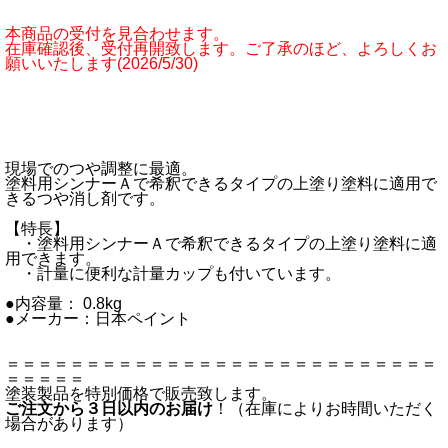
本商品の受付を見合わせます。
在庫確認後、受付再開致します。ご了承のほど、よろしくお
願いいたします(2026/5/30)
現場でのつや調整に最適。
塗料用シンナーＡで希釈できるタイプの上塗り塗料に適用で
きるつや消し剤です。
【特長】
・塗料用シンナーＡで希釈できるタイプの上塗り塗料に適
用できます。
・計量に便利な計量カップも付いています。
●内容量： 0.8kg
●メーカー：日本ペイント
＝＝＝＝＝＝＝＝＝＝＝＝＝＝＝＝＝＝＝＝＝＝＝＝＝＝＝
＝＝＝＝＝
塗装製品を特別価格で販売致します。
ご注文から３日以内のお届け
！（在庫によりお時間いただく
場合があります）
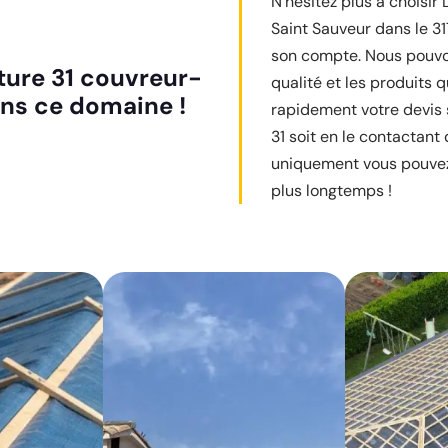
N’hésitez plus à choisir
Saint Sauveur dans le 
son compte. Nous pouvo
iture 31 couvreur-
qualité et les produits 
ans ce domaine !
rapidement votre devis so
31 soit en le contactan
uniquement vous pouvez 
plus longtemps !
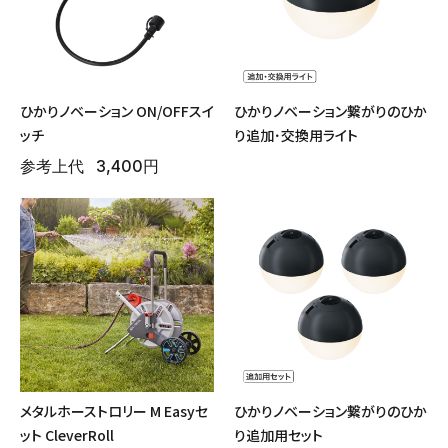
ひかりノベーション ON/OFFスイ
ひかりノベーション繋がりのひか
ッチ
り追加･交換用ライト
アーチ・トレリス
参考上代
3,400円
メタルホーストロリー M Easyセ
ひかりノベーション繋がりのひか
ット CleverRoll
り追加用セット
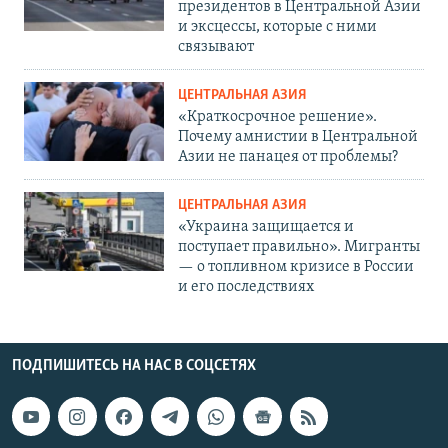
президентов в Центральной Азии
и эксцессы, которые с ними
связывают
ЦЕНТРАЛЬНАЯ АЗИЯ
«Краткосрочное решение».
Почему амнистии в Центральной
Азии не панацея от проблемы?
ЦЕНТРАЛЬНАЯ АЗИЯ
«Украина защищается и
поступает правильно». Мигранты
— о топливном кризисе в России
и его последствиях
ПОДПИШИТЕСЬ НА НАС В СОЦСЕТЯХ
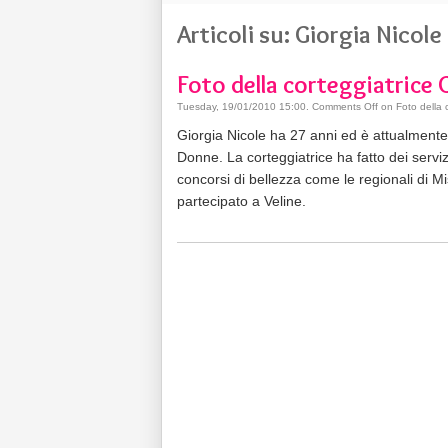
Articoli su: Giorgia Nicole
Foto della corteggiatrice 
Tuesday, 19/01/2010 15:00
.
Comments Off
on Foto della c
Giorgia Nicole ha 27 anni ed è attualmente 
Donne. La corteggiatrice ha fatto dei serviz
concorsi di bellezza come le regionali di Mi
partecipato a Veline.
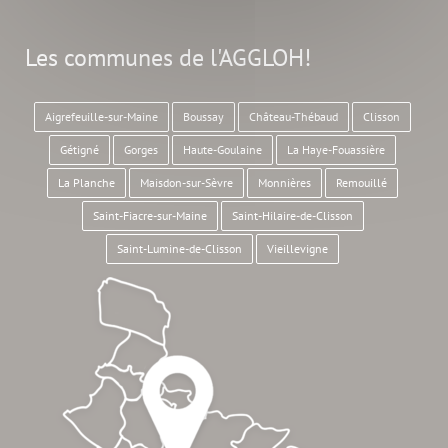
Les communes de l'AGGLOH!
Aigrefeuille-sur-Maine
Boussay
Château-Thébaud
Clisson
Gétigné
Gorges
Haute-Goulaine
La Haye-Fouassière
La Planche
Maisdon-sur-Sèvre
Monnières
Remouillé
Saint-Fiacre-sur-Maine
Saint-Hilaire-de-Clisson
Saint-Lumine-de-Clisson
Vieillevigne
...
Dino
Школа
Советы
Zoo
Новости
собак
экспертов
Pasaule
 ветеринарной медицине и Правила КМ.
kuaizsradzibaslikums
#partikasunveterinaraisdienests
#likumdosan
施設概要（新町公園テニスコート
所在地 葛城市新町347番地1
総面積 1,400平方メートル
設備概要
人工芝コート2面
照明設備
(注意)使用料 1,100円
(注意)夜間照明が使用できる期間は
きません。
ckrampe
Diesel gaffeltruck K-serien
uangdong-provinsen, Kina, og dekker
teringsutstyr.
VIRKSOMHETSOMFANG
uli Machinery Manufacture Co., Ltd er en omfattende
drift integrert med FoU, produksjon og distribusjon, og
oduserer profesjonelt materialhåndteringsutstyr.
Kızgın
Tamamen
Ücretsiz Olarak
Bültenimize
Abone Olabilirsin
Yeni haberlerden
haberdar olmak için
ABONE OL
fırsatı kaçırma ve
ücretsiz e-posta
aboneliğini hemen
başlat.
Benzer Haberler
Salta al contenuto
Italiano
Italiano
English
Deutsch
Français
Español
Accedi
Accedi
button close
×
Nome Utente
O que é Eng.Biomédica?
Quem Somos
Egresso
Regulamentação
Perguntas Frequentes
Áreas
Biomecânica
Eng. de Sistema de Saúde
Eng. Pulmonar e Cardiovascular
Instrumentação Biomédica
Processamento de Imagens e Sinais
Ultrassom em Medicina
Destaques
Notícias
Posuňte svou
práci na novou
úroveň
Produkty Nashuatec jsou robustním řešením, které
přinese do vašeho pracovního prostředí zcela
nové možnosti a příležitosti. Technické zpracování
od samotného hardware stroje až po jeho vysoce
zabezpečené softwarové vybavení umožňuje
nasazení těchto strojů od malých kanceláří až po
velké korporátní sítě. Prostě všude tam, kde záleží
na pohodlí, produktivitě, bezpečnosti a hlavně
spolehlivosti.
---
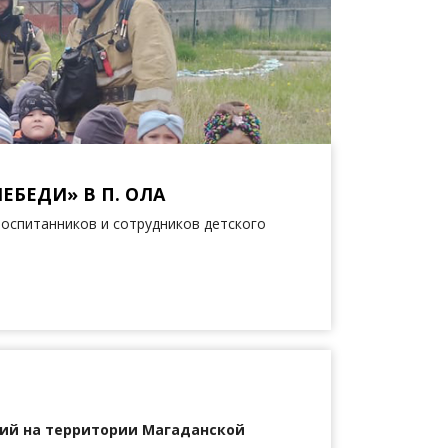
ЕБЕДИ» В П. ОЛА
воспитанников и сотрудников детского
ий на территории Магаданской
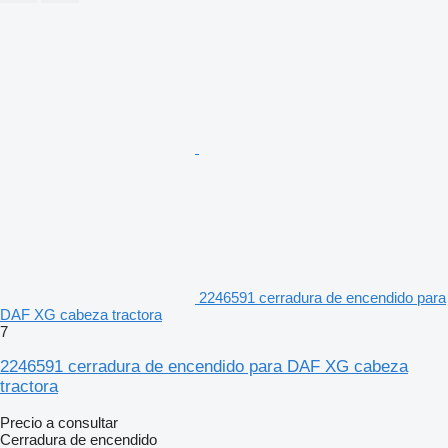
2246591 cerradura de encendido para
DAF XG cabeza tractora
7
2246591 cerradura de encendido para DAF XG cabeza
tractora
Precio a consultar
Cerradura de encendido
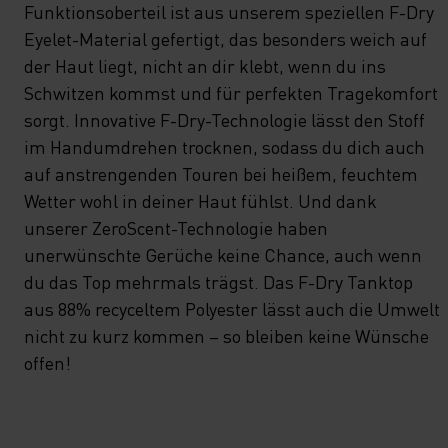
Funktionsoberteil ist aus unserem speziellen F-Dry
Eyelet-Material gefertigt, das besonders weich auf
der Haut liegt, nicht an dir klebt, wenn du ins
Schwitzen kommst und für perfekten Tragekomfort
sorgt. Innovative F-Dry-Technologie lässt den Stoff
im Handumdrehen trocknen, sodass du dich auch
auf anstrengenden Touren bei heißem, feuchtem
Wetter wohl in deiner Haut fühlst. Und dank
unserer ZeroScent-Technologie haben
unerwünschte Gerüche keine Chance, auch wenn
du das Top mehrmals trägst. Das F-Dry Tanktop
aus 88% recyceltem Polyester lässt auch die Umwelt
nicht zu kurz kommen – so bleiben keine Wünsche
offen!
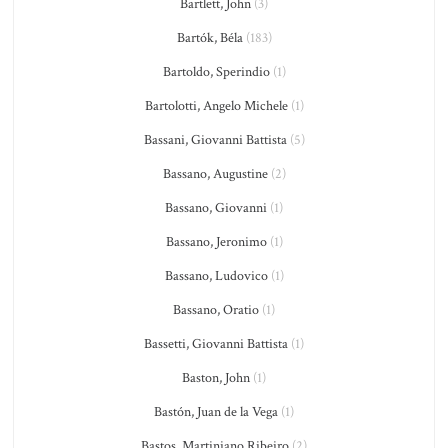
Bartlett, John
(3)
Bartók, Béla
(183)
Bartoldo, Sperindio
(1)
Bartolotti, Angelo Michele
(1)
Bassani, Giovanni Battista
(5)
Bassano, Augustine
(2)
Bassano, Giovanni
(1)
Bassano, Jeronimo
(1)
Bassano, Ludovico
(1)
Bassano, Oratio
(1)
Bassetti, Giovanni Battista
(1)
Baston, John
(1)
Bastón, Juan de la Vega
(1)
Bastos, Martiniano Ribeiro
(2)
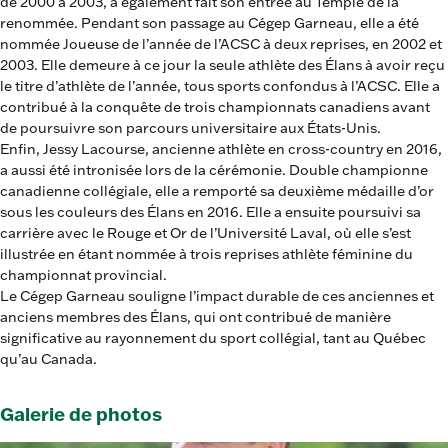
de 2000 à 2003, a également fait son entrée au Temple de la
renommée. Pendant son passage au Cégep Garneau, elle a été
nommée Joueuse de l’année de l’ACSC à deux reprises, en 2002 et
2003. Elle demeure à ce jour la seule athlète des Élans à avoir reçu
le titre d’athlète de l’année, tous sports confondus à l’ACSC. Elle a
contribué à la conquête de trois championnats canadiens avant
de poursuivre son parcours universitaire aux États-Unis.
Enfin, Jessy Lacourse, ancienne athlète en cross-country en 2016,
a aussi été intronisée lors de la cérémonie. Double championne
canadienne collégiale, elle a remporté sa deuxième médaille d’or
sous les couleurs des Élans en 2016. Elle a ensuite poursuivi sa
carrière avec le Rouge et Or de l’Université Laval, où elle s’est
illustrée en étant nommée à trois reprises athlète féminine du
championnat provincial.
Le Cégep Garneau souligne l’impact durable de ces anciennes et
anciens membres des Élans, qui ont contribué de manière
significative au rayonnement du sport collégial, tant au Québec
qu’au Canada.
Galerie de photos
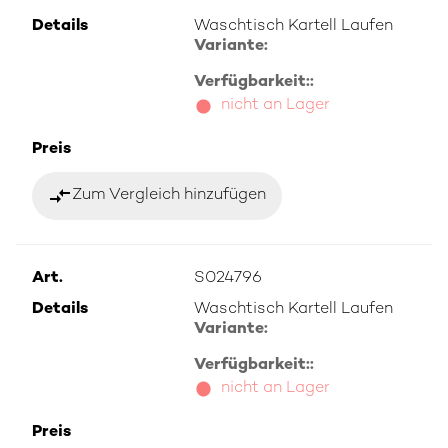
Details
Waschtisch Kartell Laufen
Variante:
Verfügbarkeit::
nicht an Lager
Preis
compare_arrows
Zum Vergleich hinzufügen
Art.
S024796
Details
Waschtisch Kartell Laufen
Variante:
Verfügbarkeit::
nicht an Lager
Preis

Your goal: All lines in the listing above from the line containing "Produkty Nashuatec jsou" to the line containing "spolehlivosti.", inclusive, should be retyped exactly; no other lines should appear.

Response to the task:
Produkty Nashuatec jsou robustním řešením, které
přinese do vašeho pracovního prostředí zcela
nové možnosti a příležitosti. Technické zpracování
od samotného hardware stroje až po jeho vysoce
zabezpečené softwarové vybavení umožňuje
nasazení těchto strojů od malých kanceláří až po
velké korporátní sítě. Prostě všude tam, kde záleží
na pohodlí, produktivitě, bezpečnosti a hlavně
spolehlivosti.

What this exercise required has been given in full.